> _AIM OF THE EXERCISE_:
Repeat every one of the following entries word for word, keeping each line break and character the same.

(Transcribed page text)
= = = = = = =

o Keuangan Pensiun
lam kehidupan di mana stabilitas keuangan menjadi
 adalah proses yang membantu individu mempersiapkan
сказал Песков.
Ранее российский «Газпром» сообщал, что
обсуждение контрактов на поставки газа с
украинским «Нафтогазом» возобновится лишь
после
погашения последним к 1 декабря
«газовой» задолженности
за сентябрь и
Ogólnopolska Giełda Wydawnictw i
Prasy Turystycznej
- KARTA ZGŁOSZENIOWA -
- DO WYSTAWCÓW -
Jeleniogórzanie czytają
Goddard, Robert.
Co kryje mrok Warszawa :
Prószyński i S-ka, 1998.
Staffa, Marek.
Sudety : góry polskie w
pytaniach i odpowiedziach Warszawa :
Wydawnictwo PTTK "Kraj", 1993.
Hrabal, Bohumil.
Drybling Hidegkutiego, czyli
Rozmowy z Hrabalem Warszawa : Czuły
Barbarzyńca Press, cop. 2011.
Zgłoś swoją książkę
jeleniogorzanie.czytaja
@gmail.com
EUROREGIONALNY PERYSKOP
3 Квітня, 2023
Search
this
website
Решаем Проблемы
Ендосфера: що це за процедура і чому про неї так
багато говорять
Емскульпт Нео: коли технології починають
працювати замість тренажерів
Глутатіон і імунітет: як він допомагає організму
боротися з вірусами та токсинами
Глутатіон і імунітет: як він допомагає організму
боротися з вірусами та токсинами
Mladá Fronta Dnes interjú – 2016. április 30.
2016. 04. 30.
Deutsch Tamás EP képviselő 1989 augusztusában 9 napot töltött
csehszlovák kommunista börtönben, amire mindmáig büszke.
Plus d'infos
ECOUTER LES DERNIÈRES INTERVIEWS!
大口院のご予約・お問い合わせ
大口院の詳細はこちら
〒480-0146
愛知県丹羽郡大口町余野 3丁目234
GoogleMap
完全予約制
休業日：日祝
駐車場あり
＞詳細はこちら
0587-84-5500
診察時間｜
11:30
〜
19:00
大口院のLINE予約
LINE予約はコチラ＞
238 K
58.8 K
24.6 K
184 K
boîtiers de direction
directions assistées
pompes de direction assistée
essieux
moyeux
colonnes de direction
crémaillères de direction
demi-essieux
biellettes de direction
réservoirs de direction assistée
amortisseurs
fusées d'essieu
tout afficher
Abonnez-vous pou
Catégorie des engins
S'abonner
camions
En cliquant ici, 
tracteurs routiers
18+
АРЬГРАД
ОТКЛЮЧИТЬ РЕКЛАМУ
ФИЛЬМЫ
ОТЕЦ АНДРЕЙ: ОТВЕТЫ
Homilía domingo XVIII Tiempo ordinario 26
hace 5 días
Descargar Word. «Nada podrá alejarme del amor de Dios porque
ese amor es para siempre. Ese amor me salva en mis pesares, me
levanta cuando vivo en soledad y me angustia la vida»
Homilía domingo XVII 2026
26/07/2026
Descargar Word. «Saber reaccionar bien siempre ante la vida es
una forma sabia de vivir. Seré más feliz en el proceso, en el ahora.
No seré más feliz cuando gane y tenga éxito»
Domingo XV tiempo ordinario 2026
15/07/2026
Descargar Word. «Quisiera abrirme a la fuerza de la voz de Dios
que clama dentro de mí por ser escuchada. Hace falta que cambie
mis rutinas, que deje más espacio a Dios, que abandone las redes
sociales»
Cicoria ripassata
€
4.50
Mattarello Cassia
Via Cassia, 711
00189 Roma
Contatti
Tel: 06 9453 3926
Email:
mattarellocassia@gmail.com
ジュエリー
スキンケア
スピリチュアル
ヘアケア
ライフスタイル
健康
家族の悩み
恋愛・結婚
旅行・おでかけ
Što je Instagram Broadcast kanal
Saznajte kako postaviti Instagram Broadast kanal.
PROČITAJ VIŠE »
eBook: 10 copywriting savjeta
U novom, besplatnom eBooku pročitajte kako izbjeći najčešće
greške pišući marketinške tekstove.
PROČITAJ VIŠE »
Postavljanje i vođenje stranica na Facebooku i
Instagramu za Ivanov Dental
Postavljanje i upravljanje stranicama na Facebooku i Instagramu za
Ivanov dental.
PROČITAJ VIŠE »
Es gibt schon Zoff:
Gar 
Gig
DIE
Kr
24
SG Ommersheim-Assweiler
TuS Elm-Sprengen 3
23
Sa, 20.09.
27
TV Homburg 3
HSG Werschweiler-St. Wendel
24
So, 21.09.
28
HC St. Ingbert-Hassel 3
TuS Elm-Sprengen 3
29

= = = = = = =

> _RESPONSE TO THE EXERCISE_:
o Keuangan Pensiun
lam kehidupan di mana stabilitas keuangan menjadi
 adalah proses yang membantu individu mempersiapkan
сказал Песков.
Ранее российский «Газпром» сообщал, что
обсуждение контрактов на поставки газа с
украинским «Нафтогазом» возобновится лишь
после
погашения последним к 1 декабря
«газовой» задолженности
за сентябрь и
Ogólnopolska Giełda Wydawnictw i
Prasy Turystycznej
- KARTA ZGŁOSZENIOWA -
- DO WYSTAWCÓW -
Jeleniogórzanie czytają
Goddard, Robert.
Co kryje mrok Warszawa :
Prószyński i S-ka, 1998.
Staffa, Marek.
Sudety : góry polskie w
pytaniach i odpowiedziach Warszawa :
Wydawnictwo PTTK "Kraj", 1993.
Hrabal, Bohumil.
Drybling Hidegkutiego, czyli
Rozmowy z Hrabalem Warszawa : Czuły
Barbarzyńca Press, cop. 2011.
Zgłoś swoją książkę
jeleniogorzanie.czytaja
@gmail.com
EUROREGIONALNY PERYSKOP
3 Квітня, 2023
Search
this
website
Решаем Проблемы
Ендосфера: що це за процедура і чому про неї так
багато говорять
Емскульпт Нео: коли технології починають
працювати замість тренажерів
Глутатіон і імунітет: як він допомагає організму
боротися з вірусами та токсинами
Глутатіон і імунітет: як він допомагає організму
боротися з вірусами та токсинами
Mladá Fronta Dnes interjú – 2016. április 30.
2016. 04. 30.
Deutsch Tamás EP képviselő 1989 augusztusában 9 napot töltött
csehszlovák kommunista börtönben, amire mindmáig büszke.
Plus d'infos
ECOUTER LES DERNIÈRES INTERVIEWS!
大口院のご予約・お問い合わせ
大口院の詳細はこちら
〒480-0146
愛知県丹羽郡大口町余野 3丁目234
GoogleMap
完全予約制
休業日：日祝
駐車場あり
＞詳細はこちら
0587-84-5500
診察時間｜
11:30
〜
19:00
大口院のLINE予約
LINE予約はコチラ＞
238 K
58.8 K
24.6 K
184 K
boîtiers de direction
directions assistées
pompes de direction assistée
essieux
moyeux
colonnes de direction
crémaillères de direction
demi-essieux
biellettes de direction
réservoirs de direction assistée
amortisseurs
fusées d'essieu
tout afficher
Abonnez-vous pou
Catégorie des engins
S'abonner
camions
En cliquant ici, 
tracteurs routiers
18+
АРЬГРАД
ОТКЛЮЧИТЬ РЕКЛАМУ
ФИЛЬМЫ
ОТЕЦ АНДРЕЙ: ОТВЕТЫ
Homilía domingo XVIII Tiempo ordinario 26
hace 5 días
Descargar Word. «Nada podrá alejarme del amor de Dios porque
ese amor es para siempre. Ese amor me salva en mis pesares, me
levanta cuando vivo en soledad y me angustia la vida»
Homilía domingo XVII 2026
26/07/2026
Descargar Word. «Saber reaccionar bien siempre ante la vida es
una forma sabia de vivir. Seré más feliz en el proceso, en el ahora.
No seré más feliz cuando gane y tenga éxito»
Domingo XV tiempo ordinario 2026
15/07/2026
Descargar Word. «Quisiera abrirme a la fuerza de la voz de Dios
que clama dentro de mí por ser escuchada. Hace falta que cambie
mis rutinas, que deje más espacio a Dios, que abandone las redes
sociales»
Cicoria ripassata
€
4.50
Mattarello Cassia
Via Cassia, 711
00189 Roma
Contatti
Tel: 06 9453 3926
Email:
mattarellocassia@gmail.com
ジュエリー
スキンケア
スピリチュアル
ヘアケア
ライフスタイル
健康
家族の悩み
恋愛・結婚
旅行・おでかけ
Što je Instagram Broadcast kanal
Saznajte kako postaviti Instagram Broadast kanal.
PROČITAJ VIŠE »
eBook: 10 copywriting savjeta
U novom, besplatnom eBooku pročitajte kako izbjeći najčešće
greške pišući marketinške tekstove.
PROČITAJ VIŠE »
Postavljanje i vođenje stranica na Facebooku i
Instagramu za Ivanov Dental
Postavljanje i upravljanje stranicama na Facebooku i Instagramu za
Ivanov dental.
PROČITAJ VIŠE »
Es gibt schon Zoff:
Gar 
Gig
DIE
Kr
24
SG Ommersheim-Assweiler
TuS Elm-Sprengen 3
23
Sa, 20.09.
27
TV Homburg 3
HSG Werschweiler-St. Wendel
24
So, 21.09.
28
HC St. Ingbert-Hassel 3
TuS Elm-Sprengen 3
29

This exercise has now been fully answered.